The result of E1 >> E2 is E1 right-shifted E2 bit positions. /--/
If E1 has a signed type and a negative value, the resulting value is implementation-defined.

This means that the compiler must document how it behaves. Period.

In pratice: the document must tell if the compiler uses arithmetic right shift or logical right shift.

This is as opposed to unspecified behavior, which is implementation-specific behavior that does not need to be documented. Unspecified behavior is used in two cases:

  • When the compiler behavior might be an implementation secret that the compiler vendor should not be forced to reveal to their competitors.
  • When the compiler can't be bothered to document how the underlying details such as OS and RAM memory cells work.

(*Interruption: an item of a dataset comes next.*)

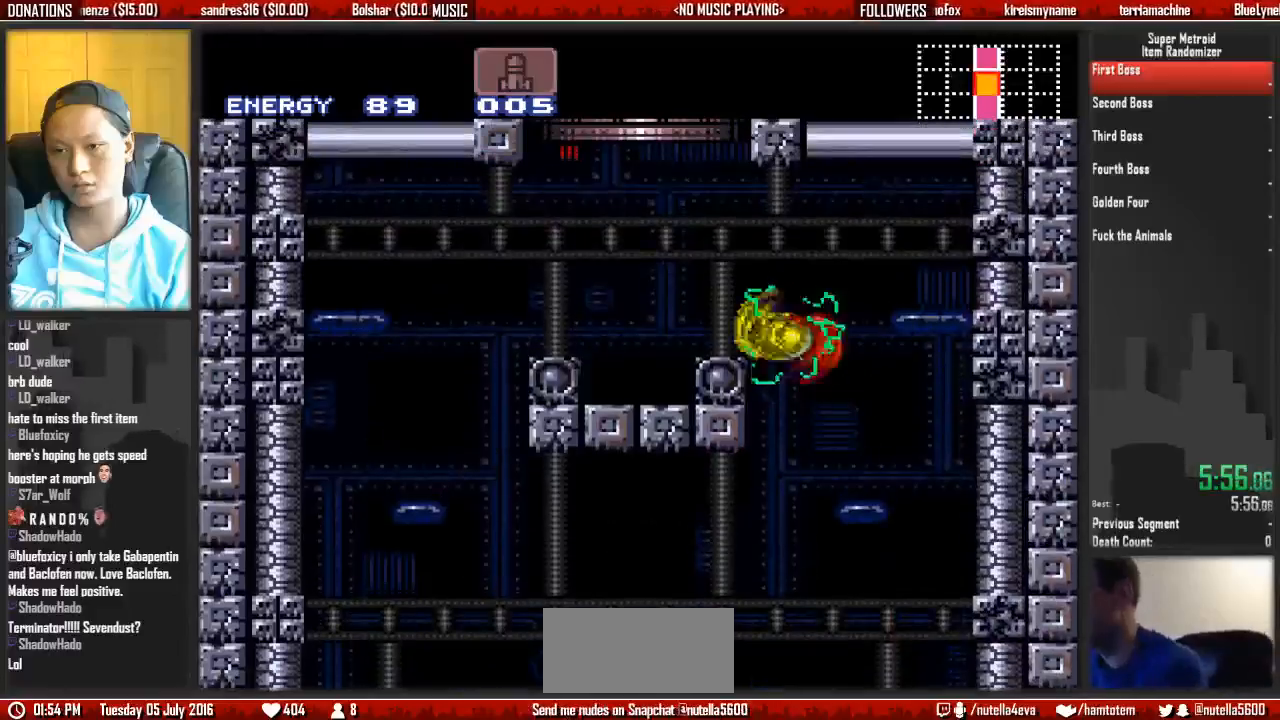
{"buttons": [], "events": [[150, "L1", "down"], [233, "B", "down"], [233, "DPAD_UP", "down"], [300, "A", "down"], [300, "B", "up"], [300, "DPAD_LEFT", "up"], [300, "L1", "up"], [467, "A", "up"], [467, "DPAD_UP", "up"]]}
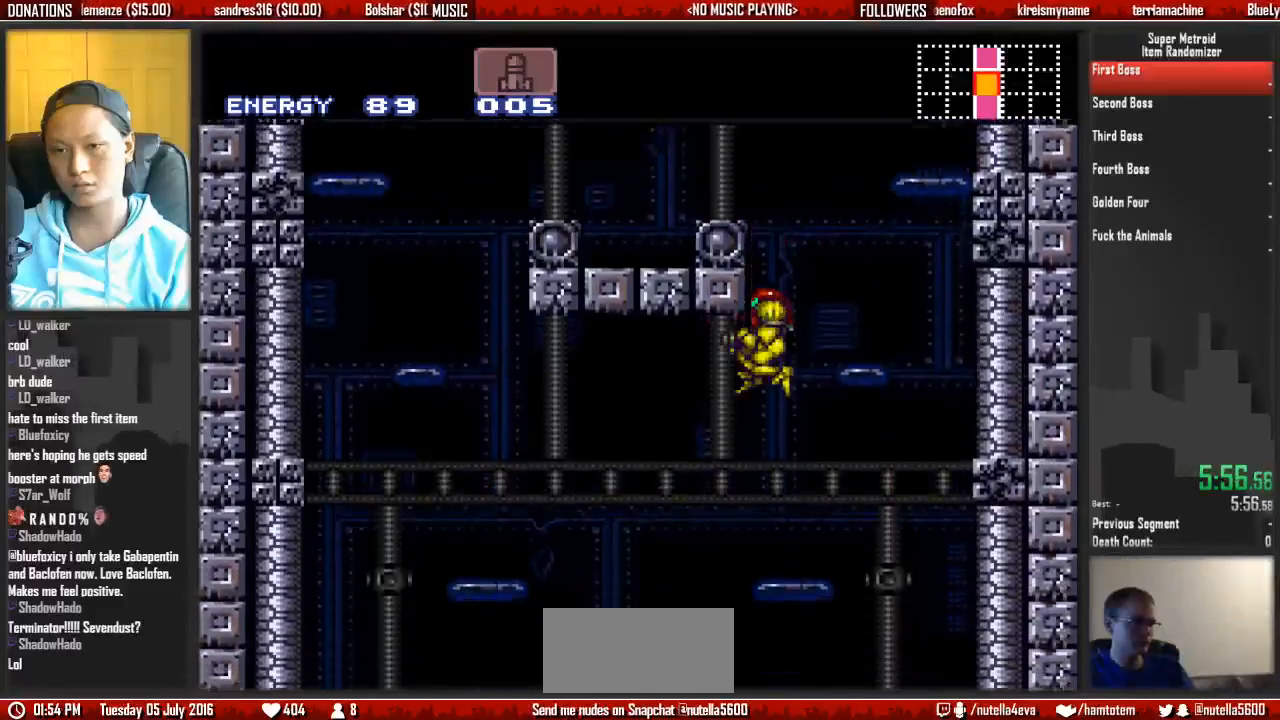
{"buttons": ["DPAD_DOWN"], "events": [[433, "DPAD_DOWN", "down"]]}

For example, a compiler does not need to document the order of evaluation in code like this:

a  = f1() + f2();
a += f1() + f2();

Documenting the order in which the sub-expressions are evaluated would reveal details about how the compiler's internal expression tree and optimizer work, which in turn would reveal why a compiler produces better code or compiles faster than the competition. This was a big thing when the C standard was originally written. Less so nowadays when there's some great open-source compilers, so it is no longer a secret.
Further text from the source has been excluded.